Deep Reinforcement Learning for Robotic Manipulation under Distribution Shift with Bounded Extremum Seeking
Shaifalee Saxena, Rafael Fierro, Alexander Scheinker

TL;DR
This paper proposes a hybrid control method combining deep reinforcement learning with bounded extremum seeking to enhance robustness of robotic manipulation policies under distribution shifts.
Contribution
It introduces a novel hybrid controller that integrates DDPG policies with bounded extremum seeking for improved robustness in contact-rich tasks.
Findings
The hybrid controller maintains performance under out-of-distribution conditions.
Bounded ES enhances robustness to time variations and contact condition changes.

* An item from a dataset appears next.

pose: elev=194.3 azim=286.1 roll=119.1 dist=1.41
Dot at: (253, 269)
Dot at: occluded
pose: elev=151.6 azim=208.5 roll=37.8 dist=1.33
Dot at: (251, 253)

The approach is validated on pushing and pick-and-place tasks with varying environments.
Abstract
Reinforcement learning has shown strong performance in robotic manipulation, but learned policies often degrade in performance when test conditions differ from the training distribution. This limitation is especially important in contact-rich tasks such as pushing and pick-and-place, where changes in goals, contact conditions, or robot dynamics can drive the system out-of-distribution at inference time. In this paper, we investigate a hybrid controller that combines reinforcement learning with bounded extremum seeking to improve robustness under such conditions. In the proposed approach, deep deterministic policy gradient (DDPG) policies are trained under standard conditions on the robotic pushing and pick-and-place tasks, and are then combined with bounded ES during deployment. The RL policy provides fast manipulation behavior, while bounded ES ensures robustness of the overall…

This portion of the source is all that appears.